Côté hommes, c’est du même tonneau avec un extraordinaire Franco Pomponi en Nixon. La voix est superbe et puissante tandis que l’acteur est là encore idéal et touchant quand il campe à merveille autant la surexcitation du chef d’État des premiers tableaux que l’homme hanté par ses souvenirs de la seconde guerre mondiale. À l’instar de Richard Strauss, John Adams n’aime-t-il pas les voix de ténor ? On pourrait le croire à en juger par la partie inchantable qu’il a réservé à Mao. On ne peut donc être qu’admiratif devant l’admirable performance d’Alfred Kim. L’aplomb stupéfiant n’exclue pas une finesse fort appréciable. Le Chou Enlai de Kyung Chun Kim convainc tout autant par une grande élégance, de chant et de jeu. La voix est moins spectaculaire que chez ses partenaires, mais convient à ce personnage discret et finalement très humain. Le Kissinger de Peter Sidhom est là encore idéal, malgré une voix moins « disciplinée » que ses collègues, tandis que les trois secrétaires de Mao sont impeccables à l’image du Chœur du Châtelet vraiment très impressionnant de précision, d’homogénéité et de beauté de son.

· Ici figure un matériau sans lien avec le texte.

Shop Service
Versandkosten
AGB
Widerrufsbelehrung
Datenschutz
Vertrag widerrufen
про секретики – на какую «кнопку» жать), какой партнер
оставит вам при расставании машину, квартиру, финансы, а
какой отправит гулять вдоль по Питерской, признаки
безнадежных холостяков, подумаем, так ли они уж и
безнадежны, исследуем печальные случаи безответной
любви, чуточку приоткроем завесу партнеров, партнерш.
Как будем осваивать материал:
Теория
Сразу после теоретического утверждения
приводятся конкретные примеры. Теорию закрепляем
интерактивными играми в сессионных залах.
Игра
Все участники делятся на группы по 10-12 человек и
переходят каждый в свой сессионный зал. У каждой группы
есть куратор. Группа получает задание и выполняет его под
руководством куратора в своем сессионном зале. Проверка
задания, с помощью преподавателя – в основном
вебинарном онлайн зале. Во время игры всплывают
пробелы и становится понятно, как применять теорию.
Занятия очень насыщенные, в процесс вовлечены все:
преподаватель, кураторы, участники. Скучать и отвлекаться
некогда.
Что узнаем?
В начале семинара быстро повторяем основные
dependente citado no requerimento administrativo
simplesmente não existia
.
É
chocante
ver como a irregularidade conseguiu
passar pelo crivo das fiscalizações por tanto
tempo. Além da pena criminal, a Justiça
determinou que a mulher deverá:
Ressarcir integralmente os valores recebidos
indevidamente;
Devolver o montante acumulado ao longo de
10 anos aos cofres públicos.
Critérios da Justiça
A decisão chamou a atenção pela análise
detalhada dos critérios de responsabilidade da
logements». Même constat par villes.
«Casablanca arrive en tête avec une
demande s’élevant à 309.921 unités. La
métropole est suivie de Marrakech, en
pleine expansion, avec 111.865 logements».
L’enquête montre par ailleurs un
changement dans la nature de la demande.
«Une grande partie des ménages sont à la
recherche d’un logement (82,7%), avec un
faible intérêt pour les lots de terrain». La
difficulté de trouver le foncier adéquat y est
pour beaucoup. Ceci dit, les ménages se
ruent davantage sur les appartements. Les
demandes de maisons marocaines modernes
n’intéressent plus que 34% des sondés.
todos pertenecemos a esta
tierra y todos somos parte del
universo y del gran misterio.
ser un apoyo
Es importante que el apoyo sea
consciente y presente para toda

La réussite du spectacle doit également énormément à la formidable direction d’Alexander Briger à la tête d’un très bon Orchestre de Chambre de Paris avec notamment un magnifique pupitre de saxophones (leurs interventions à l’acte III sont souvent à fendre l’âme) mais où les cordes solistes dérapent un peu dans les terribles dernières mesures qui leur sont confiées. La direction du chef australien est extrêmement dynamique, faisant ressortir les arêtes de cette musique (bien plus complexe qu’il n’y paraît), les rythmes jazzy tout comme les références à la musique romantique quand il ne s’agit pas purement de citations (par exemple de la Symphonie Alpestre de Strauss).

Une magnifique réussite donc, qui sera par bonheur filmée lors de la dernière représentation mercredi 18 avril, et retransmise en direct sur Mezzo.